After the Peace of Lunéville in 1801 and the subsequent main decision of the Reichsdeputation in 1803, Fugger's efforts consisted in securing the future of his present principality through as many activities as possible. Through activities in the Swabian district and in the Swabian Imperial Count's College he tried to do this with like-minded people. In the War of the Third Coalition in autumn 1805, he and his colleagues tried in vain to preserve independence and reduce the burden of war.

With the conclusion of the Rhenish Confederation Act of 12 July 1806, and the associated end of the Empire, the end of the smaller states and thus also of the Principality of Babenhausen was sealed. On 15 September 1806, the Kingdom of Bavaria formally took possession of the Principality of Babenhausen. In 1806 and 1807, Anselm Maria attempted to improve the lot of his principality and his dominions under the Bavarian crown. He was only granted the same rights as the other formerly smaller secular imperial estates occupied by Bavaria, the Mediatized. In 1808, he received the court office of a Bavarian Crown chamberlain.
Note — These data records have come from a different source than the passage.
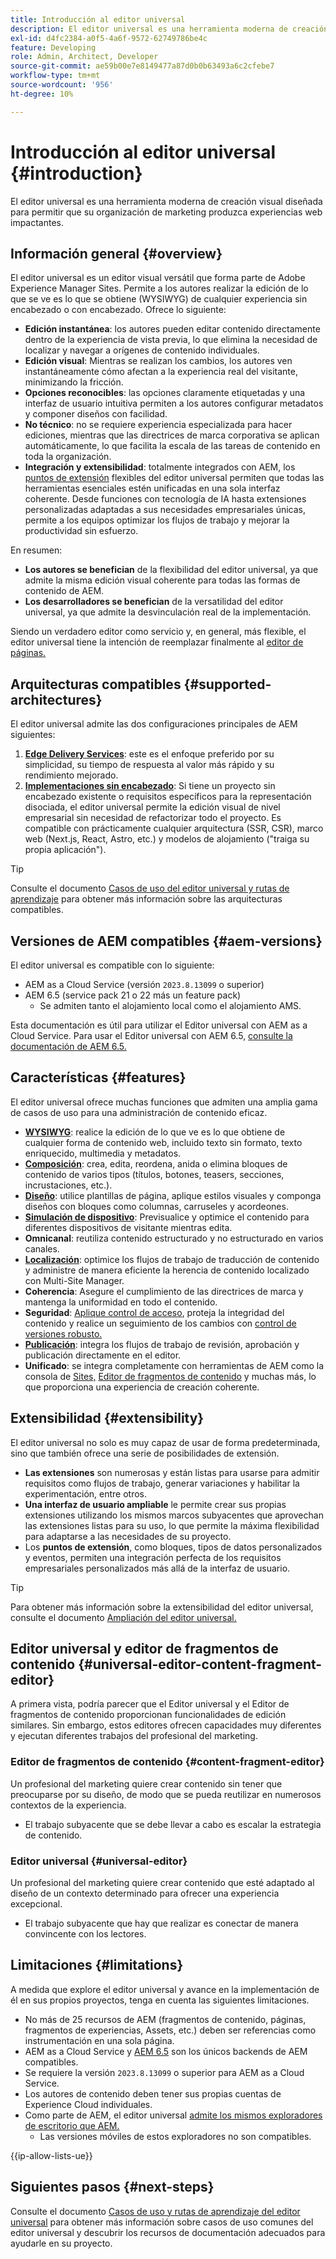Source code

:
 ```yaml
---
title: Introducción al editor universal
description: El editor universal es una herramienta moderna de creación visual diseñada para permitir que su organización de marketing produzca experiencias web impactantes.
exl-id: d4fc2384-a0f5-4a6f-9572-62749786be4c
feature: Developing
role: Admin, Architect, Developer
source-git-commit: ae59b00e7e8149477a87d0b0b63493a6c2cfebe7
workflow-type: tm+mt
source-wordcount: '956'
ht-degree: 10%

---
```



# Introducción al editor universal {#introduction}

El editor universal es una herramienta moderna de creación visual diseñada para permitir que su organización de marketing produzca experiencias web impactantes.

## Información general {#overview}

El editor universal es un editor visual versátil que forma parte de Adobe Experience Manager Sites. Permite a los autores realizar la edición de lo que se ve es lo que se obtiene (WYSIWYG) de cualquier experiencia sin encabezado o con encabezado. Ofrece lo siguiente:

* **Edición instantánea**: los autores pueden editar contenido directamente dentro de la experiencia de vista previa, lo que elimina la necesidad de localizar y navegar a orígenes de contenido individuales.
* **Edición visual**: Mientras se realizan los cambios, los autores ven instantáneamente cómo afectan a la experiencia real del visitante, minimizando la fricción.
* **Opciones reconocibles**: las opciones claramente etiquetadas y una interfaz de usuario intuitiva permiten a los autores configurar metadatos y componer diseños con facilidad.
* **No técnico**: no se requiere experiencia especializada para hacer ediciones, mientras que las directrices de marca corporativa se aplican automáticamente, lo que facilita la escala de las tareas de contenido en toda la organización.
* **Integración y extensibilidad**: totalmente integrados con AEM, los [puntos de extensión](#extensibility) flexibles del editor universal permiten que todas las herramientas esenciales estén unificadas en una sola interfaz coherente. Desde funciones con tecnología de IA hasta extensiones personalizadas adaptadas a sus necesidades empresariales únicas, permite a los equipos optimizar los flujos de trabajo y mejorar la productividad sin esfuerzo.

En resumen:

* **Los autores se benefician** de la flexibilidad del editor universal, ya que admite la misma edición visual coherente para todas las formas de contenido de AEM.
* **Los desarrolladores se benefician** de la versatilidad del editor universal, ya que admite la desvinculación real de la implementación.

Siendo un verdadero editor como servicio y, en general, más flexible, el editor universal tiene la intención de reemplazar finalmente al [editor de páginas.](/help/sites-cloud/authoring/page-editor/introduction.md)

## Arquitecturas compatibles {#supported-architectures}

El editor universal admite las dos configuraciones principales de AEM siguientes:

1. **[Edge Delivery Services](/help/edge/overview.md)**: este es el enfoque preferido por su simplicidad, su tiempo de respuesta al valor más rápido y su rendimiento mejorado.
1. **[Implementaciones sin encabezado](/help/headless/introduction.md)**: Si tiene un proyecto sin encabezado existente o requisitos específicos para la representación disociada, el editor universal permite la edición visual de nivel empresarial sin necesidad de refactorizar todo el proyecto. Es compatible con prácticamente cualquier arquitectura (SSR, CSR), marco web (Next.js, React, Astro, etc.) y modelos de alojamiento (&quot;traiga su propia aplicación&quot;).

>[!TIP]
>
>Consulte el documento [Casos de uso del editor universal y rutas de aprendizaje](/help/implementing/universal-editor/use-cases.md) para obtener más información sobre las arquitecturas compatibles.

## Versiones de AEM compatibles {#aem-versions}

El editor universal es compatible con lo siguiente:

* AEM as a Cloud Service (versión `2023.8.13099` o superior)
* AEM 6.5 (service pack 21 o 22 más un feature pack)
   * Se admiten tanto el alojamiento local como el alojamiento AMS.

Esta documentación es útil para utilizar el Editor universal con AEM as a Cloud Service. Para usar el Editor universal con AEM 6.5, [consulte la documentación de AEM 6.5.](https://experienceleague.adobe.com/es/docs/experience-manager-65/content/implementing/developing/headless/universal-editor/introduction)

## Características {#features}

El editor universal ofrece muchas funciones que admiten una amplia gama de casos de uso para una administración de contenido eficaz.

* **[WYSIWYG](/help/sites-cloud/authoring/universal-editor/authoring.md)**: realice la edición de lo que ve es lo que obtiene de cualquier forma de contenido web, incluido texto sin formato, texto enriquecido, multimedia y metadatos.
* **[Composición](/help/sites-cloud/authoring/universal-editor/authoring.md#editing-content)**: crea, edita, reordena, anida o elimina bloques de contenido de varios tipos (títulos, botones, teasers, secciones, incrustaciones, etc.).
* **[Diseño](/help/sites-cloud/authoring/universal-editor/templates.md)**: utilice plantillas de página, aplique estilos visuales y componga diseños con bloques como columnas, carruseles y acordeones.
* **[Simulación de dispositivo](/help/sites-cloud/authoring/universal-editor/navigation.md#emulator)**: Previsualice y optimice el contenido para diferentes dispositivos de visitante mientras edita.
* **Omnicanal**: reutiliza contenido estructurado y no estructurado en varios canales.
* **[Localización](/help/sites-cloud/authoring/universal-editor/inheritance.md)**: optimice los flujos de trabajo de traducción de contenido y administre de manera eficiente la herencia de contenido localizado con Multi-Site Manager.
* **Coherencia**: Asegure el cumplimiento de las directrices de marca y mantenga la uniformidad en todo el contenido.
* **Seguridad**: [Aplique control de acceso](/help/implementing/universal-editor/authentication.md), proteja la integridad del contenido y realice un seguimiento de los cambios con [control de versiones robusto.](/help/sites-cloud/authoring/sites-console/page-versions.md)
* **[Publicación](/help/sites-cloud/authoring/universal-editor/publishing.md)**: integra los flujos de trabajo de revisión, aprobación y publicación directamente en el editor.
* **Unificado**: se integra completamente con herramientas de AEM como la consola de [Sites,](/help/sites-cloud/authoring/sites-console/introduction.md) [Editor de fragmentos de contenido](/help/sites-cloud/administering/content-fragments/overview.md) y muchas más, lo que proporciona una experiencia de creación coherente.

## Extensibilidad {#extensibility}

El editor universal no solo es muy capaz de usar de forma predeterminada, sino que también ofrece una serie de posibilidades de extensión.

* **Las extensiones** son numerosas y están listas para usarse para admitir requisitos como flujos de trabajo, generar variaciones y habilitar la experimentación, entre otros.
* **Una interfaz de usuario ampliable** le permite crear sus propias extensiones utilizando los mismos marcos subyacentes que aprovechan las extensiones listas para su uso, lo que permite la máxima flexibilidad para adaptarse a las necesidades de su proyecto.
* Los **puntos de extensión**, como bloques, tipos de datos personalizados y eventos, permiten una integración perfecta de los requisitos empresariales personalizados más allá de la interfaz de usuario.

>[!TIP]
>
>Para obtener más información sobre la extensibilidad del editor universal, consulte el documento [Ampliación del editor universal.](/help/implementing/universal-editor/extending.md)

## Editor universal y editor de fragmentos de contenido {#universal-editor-content-fragment-editor}

A primera vista, podría parecer que el Editor universal y el Editor de fragmentos de contenido proporcionan funcionalidades de edición similares. Sin embargo, estos editores ofrecen capacidades muy diferentes y ejecutan diferentes trabajos del profesional del marketing.

### Editor de fragmentos de contenido {#content-fragment-editor}

Un profesional del marketing quiere crear contenido sin tener que preocuparse por su diseño, de modo que se pueda reutilizar en numerosos contextos de la experiencia.

* El trabajo subyacente que se debe llevar a cabo es escalar la estrategia de contenido.

### Editor universal {#universal-editor}

Un profesional del marketing quiere crear contenido que esté adaptado al diseño de un contexto determinado para ofrecer una experiencia excepcional.

* El trabajo subyacente que hay que realizar es conectar de manera convincente con los lectores.

## Limitaciones {#limitations}

A medida que explore el editor universal y avance en la implementación de él en sus propios proyectos, tenga en cuenta las siguientes limitaciones.

* No más de 25 recursos de AEM (fragmentos de contenido, páginas, fragmentos de experiencias, Assets, etc.) deben ser referencias como instrumentación en una sola página.
* AEM as a Cloud Service y [AEM 6.5](https://experienceleague.adobe.com/es/docs/experience-manager-65/content/implementing/developing/headless/universal-editor/introduction) son los únicos backends de AEM compatibles.
* Se requiere la versión `2023.8.13099` o superior para AEM as a Cloud Service.
* Los autores de contenido deben tener sus propias cuentas de Experience Cloud individuales.
* Como parte de AEM, el editor universal [ admite los mismos exploradores de escritorio que AEM.](/help/overview/supported-platforms.md)
   * Las versiones móviles de estos exploradores no son compatibles.

{{ip-allow-lists-ue}}

## Siguientes pasos {#next-steps}

Consulte el documento [Casos de uso y rutas de aprendizaje del editor universal](/help/implementing/universal-editor/use-cases.md) para obtener más información sobre casos de uso comunes del editor universal y descubrir los recursos de documentación adecuados para ayudarle en su proyecto.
From 1815 to 1817, he was a voting member of the Estates of Württemberg, however, he did not attend the meetings in Stuttgart in person, but was represented by Count Richard von Schaesberg-Tannheim.

==Personal life==
On 15 October 1793 in Mooshausen, he married Countess Maria Antonia Elisabetha von Waldburg zu Zeil-Wurzach (1774–1814), a daughter of Eberhard, 1st Prince of Waldburg-Zeil-Wurzach and Countess Maria Katharina Fugger von Kirchberg-Weißenhorn. Together, they were the parents of the following children:

- Countess Maria Karolina Fugger von Babenhausen (1794–1799), who died young.
- Countess Maria Walburga Fugger von Babenhausen (1796–1833)
- Countess Maria Josepha Fugger von Babenhausen (1798–1831), who married her cousin, Leopold, 2nd Prince of Waldburg-Zeil-Wurzach, in 1821.
- Anton Anselm Fugger von Babenhausen (1800–1836), who married Princess Franziska of Hohenlohe-Bartenstein-Jagtsberg, a daughter of Charles Joseph, 1st Prince of Hohenlohe-Jagstberg.
- Countess Maria Fugger von Babenhausen (1802–1803), who died young.
- Count Joseph Anselm Fugger von Babenhausen (1804–1835)
- Count Jacob Anselm Fugger von Babenhausen (1805–1832)
- Count Maximilian Anselm Fugger von Babenhausen (1807–1809), who died young.

His wife died on 5 October 1814. Prince Anselm died in 1821 from the effects of a stroke. In keeping with his rank, he was buried in the Fugger family crypt in the castle church in Babenhausen.

===Descendants===
Through his daughter Maria Josepha, he was a grandfather of Karl, 3rd Prince of Waldburg-Zeil-Wurzach and Eberhard, 4th Prince of Waldburg-Zeil-Wurzach.